Ambühl selbst gefiel die italienische Art, Beschaulichkeit mit Bequemlichkeit zu verbinden und sich dem Permanentkonsum, an den wir uns nördlich der Alpen so gewöhnt haben, zu verweigern.
Monica schien daran keinen Gefallen zu finden. Sie wollte weiter, schien getrieben und voller Unrast. Notgedrungen ließ sie sich dazu überreden, bei „da Franco“, der einzigen Bar in der Nähe, einen Kaffee zu trinken, um sich gemeinsam die Wartezeit zu verkürzen. Ambühl sagte gleich, dass er sie nicht Monica nennen konnte, denn es habe früher bereits eine Monika in seinem Leben gegeben und das kleine C mache nicht wirklich einen Unterschied. Die Kurzform Mo fände er unbelastet und reizvoller.
Sie lachte und wollte gleich die ganze Geschichte von Monika hören. Und damit begannen sie, sich unbeschwert aus ihren Leben zu berichten, und stellten fest, dass sie aus der gleichen Stadt stammten und gemeinsame Freunde hatten. Zufällig getroffen und ohne gemeinsame Vergangenheit, fiel es ihnen leicht, von einem Thema ins nächste zu taumeln, sodass sich der Nachmittag heimlich in den frühen Abend verlängerte. Bald wurden Wein, Pasta und Grappa aufgetischt und es war klar, dass sie die Nacht in der kleinen, unscheinbaren Herberge im Ort verbringen würden. Das Bett war alt, durchgebogen und knarrte fürchterlich. Mo lag nackt vor ihm als er aus der Dusche trat. Sie habe keinen Pyjama dabei, sagte sie grinsend und bemerkte erstaunt, wie schüchtern und zögerlich sich Ambühl näherte.
Sonnenbrillenpoesie für zwei, drei Tage trieb die beiden über das Meer der Unvernunft, ohne Vergangenheit und Zukunft.

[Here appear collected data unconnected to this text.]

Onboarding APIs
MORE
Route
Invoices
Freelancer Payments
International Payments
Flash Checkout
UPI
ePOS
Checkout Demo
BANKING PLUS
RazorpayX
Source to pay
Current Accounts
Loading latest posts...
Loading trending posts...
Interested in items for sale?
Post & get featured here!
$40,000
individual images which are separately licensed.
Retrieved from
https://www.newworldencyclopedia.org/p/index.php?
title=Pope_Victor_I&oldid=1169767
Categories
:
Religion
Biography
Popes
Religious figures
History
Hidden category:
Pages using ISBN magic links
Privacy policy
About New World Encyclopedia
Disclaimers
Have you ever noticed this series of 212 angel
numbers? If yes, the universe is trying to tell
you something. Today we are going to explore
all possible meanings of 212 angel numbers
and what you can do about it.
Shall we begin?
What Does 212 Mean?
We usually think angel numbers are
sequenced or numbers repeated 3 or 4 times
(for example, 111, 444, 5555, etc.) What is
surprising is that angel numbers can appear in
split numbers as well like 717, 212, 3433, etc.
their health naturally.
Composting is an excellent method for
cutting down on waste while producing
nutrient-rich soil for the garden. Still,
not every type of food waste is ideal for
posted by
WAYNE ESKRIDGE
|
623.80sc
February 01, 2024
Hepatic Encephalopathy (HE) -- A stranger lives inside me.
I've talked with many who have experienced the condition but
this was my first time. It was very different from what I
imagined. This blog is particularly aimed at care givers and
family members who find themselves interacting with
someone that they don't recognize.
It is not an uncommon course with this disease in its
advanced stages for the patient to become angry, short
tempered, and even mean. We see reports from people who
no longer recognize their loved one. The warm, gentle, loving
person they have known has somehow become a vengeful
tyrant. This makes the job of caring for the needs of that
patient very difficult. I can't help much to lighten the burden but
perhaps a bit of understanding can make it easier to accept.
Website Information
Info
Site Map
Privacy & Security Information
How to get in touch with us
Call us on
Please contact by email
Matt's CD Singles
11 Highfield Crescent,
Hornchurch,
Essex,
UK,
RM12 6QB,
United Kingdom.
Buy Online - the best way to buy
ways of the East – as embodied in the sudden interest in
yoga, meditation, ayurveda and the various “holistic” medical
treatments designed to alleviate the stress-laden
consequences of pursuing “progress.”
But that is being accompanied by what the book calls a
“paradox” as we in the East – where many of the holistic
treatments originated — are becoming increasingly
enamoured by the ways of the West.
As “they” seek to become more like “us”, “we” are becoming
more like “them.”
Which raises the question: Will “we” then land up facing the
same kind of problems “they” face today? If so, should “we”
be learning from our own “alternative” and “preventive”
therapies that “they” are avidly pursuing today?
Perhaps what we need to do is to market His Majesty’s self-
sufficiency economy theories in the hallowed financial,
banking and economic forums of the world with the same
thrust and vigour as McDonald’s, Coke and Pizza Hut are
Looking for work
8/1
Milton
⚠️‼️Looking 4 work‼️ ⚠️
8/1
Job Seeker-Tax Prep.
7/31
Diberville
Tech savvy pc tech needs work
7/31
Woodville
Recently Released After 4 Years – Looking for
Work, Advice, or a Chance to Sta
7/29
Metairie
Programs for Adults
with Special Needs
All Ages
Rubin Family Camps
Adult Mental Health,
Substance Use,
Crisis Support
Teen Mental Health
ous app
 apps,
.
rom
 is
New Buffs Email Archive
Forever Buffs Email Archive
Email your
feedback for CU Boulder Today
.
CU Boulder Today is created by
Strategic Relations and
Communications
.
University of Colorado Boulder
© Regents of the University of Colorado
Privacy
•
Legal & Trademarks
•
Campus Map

Das Unbekannte im Wesen des jeweils anderen und die nur ungern eingestandenen Gegensätze produzierten eine Spannung, die in körperlicher Nähe kulminierte und sich dort verführerisch auflöste. Sie erzählten sich ihre Geheimnisse und schafften Vertrauen auf unsicherem Grund.
Es war wieder einmal eine Chance, sich neu zu definieren und zu geben. Beide spürten, dass es das war, was sie suchten. Sie wollten herausschlüpfen aus sich selbst, um eine andere Version ihres Lebens auszuprobieren. Wissen die Raupen eigentlich, dass sie zu Schmetterlingen werden, wenn sie ihren Kokon bauen, fragte sie Ambühl, als sie gemeinsam den Sonnenuntergang betrachteten.
Am Hafen von La Spezia trennten sich ihre Wege. Sie nahmen Abschied und sprachen absichtlich nicht darüber, was zu Hause sein könnte. Monica fuhr los, verschaltete sich und überfuhr dabei beinahe einen italienischen Geschäftsmann, der in gutem Tuch gekleidet und mit Aktenkoffer belastet über die Straße hastete. Ambühl setzte seinen mattschwarzen Helm auf, schwang das Bein über den Sattel, drehte den Zündschlüssel und drückte fast gleichzeitig auf den Startknopf des Motorrads, das sofort ansprang und einen bemerkenswerten Abgang ermöglichte.
Abgänge waren wichtig.
Das provokativ laute Knattern des Motors machte ihn stark und überspielte die Leere, die sich in ihm ausbreitete. Er hatte Angst vor der Rückkehr in die Stadt und davor, sie dort wiederzutreffen. Er wollte nicht aufwachen.
Ein paar Tage später trafen sie sich zu Hause, fanden es seltsam und klammerten sich trotzdem an das Erlebte. Ein halbes Jahr mogelten sie sich durch eine Beziehung in der absurden Hoffnung, dies sei die Fortsetzung der Begegnung in der Bar „da Franco“. Erst im Herbst, wieder zusammen im Süden am Meer unterwegs, merkten sie, dass das, was einmal zwischen ihnen gewesen war, tatsächlich nicht mehr existierte. An einem Strand auf Korsika hatten sie sich nichts mehr zu sagen. Ambühl hielt ihre Nähe, ihre Zärtlichkeiten nicht mehr aus, wurde wütend und aggressiv, als Monica mit ihm schlafen wollte. Eine ganze Nacht lang lag er wach im Zelt, lauschte den Wellen, die unaufhörlich ans Ufer schlugen und sich tosend an den Felsen brachen. Sie war nur eine Handbreit neben ihm und spürte ebenfalls, dass es nicht mehr Frühjahr war. Am nächsten Morgen fuhren sie schnellstmöglich nach Hause.